Yes, it start within.
But I believe stats depend mostly on past data and algos feed into. But businesses, management, customers are real life…
So, my two cents…
Thanks for sharing your experience. I will be grateful if you would help me resolve a doubt: what do you do when your portfolio is falling daily? Do you book losses and wait on the side-lines for the market to, if not bottom out, at least stabilise? Or do you let the market run its course, as you are confident about your investments?
The argument against waiting it out is that for recovery, your profolio has to rise more in percentage to reach the same level.
Volatility is inherent nature of the Market. Remember Stock Price is NOT Business value.
If Business is intact and I am comfortable with Management market price does not bother me. As Market price is Servant of Business Value. But if not sure on company, bought for trading or get a crash then I might get out these companies.
Otherwise I am comfortable with market volatility,
Remember, market has its own flow, it not necessarily recognize value. It goes back to our conviction and homework.
excellent wisdom you shared here sir, really these all are the most fascinating and utmost important thing to follow in Investing, though I started my investing journey from 21 years of age
Value is everything in investing. The way we value before purchasing any product or service, we see it’s worth - Value against the Price.
In similar way, we to demand the Value for a Price with ‘sufficient’ Margin of Safety.
With this the probability of loss making get reduced significantly.
To get an edge in investing success, be aware of consumer market shift. It will indicate which are the business will get benefit. Hence possible leaders in the segment.
While most people focus on stock price or/and past numbers.
Get your edge today to invest for future.
Thanks, stock markets and hence equity are inherently volatile. It would be good to know that in your vast experience, among your top conviction long term hold stories, you held them in how much percentage drawdowns from intermediate peaks? This is not during building position but rather holding time. It would give a perspective to learn from.
Also, if you explain your journey via specific examples of businesses how and why you entered, held & finally sold (if sold), maybe learning would be even better than the good quotes you share.
Looking forward to some specific learnings from your vast experience,
If you ask specifically about my portfolio down from peak, in 2020 for few weeks it dropped by 55%. Of course, for everyone it’s case by case.

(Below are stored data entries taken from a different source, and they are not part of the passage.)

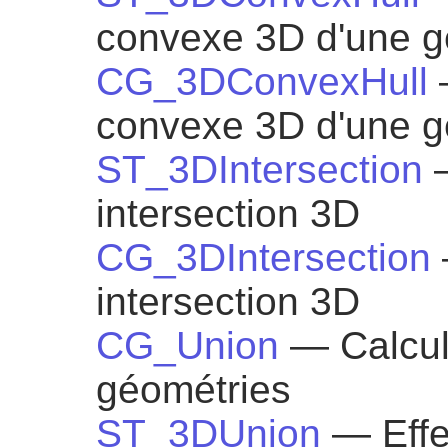
convexe 3D d'une g
CG_3DConvexHull
convexe 3D d'une g
ST_3DIntersection
intersection 3D
CG_3DIntersection
intersection 3D
CG_Union
— Calcul
géométries
ST_3DUnion
— Effe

This number does not tell much other than conviction. I have in my holding and factual data that these businesses will bounce back sooner or later. In fact, few were not affected or saw improvement, as having a competitive advantage.
Hence, I insist on always making independent decisions. It comes from 3Cs - Clarity, Conviction and Comfort.
As you asked for a specific example, I will share it soon.
Do not be carried away by the budget. Focus on the Value and Price gap of businesses before investing. It’s a simple game. No need to complicate things.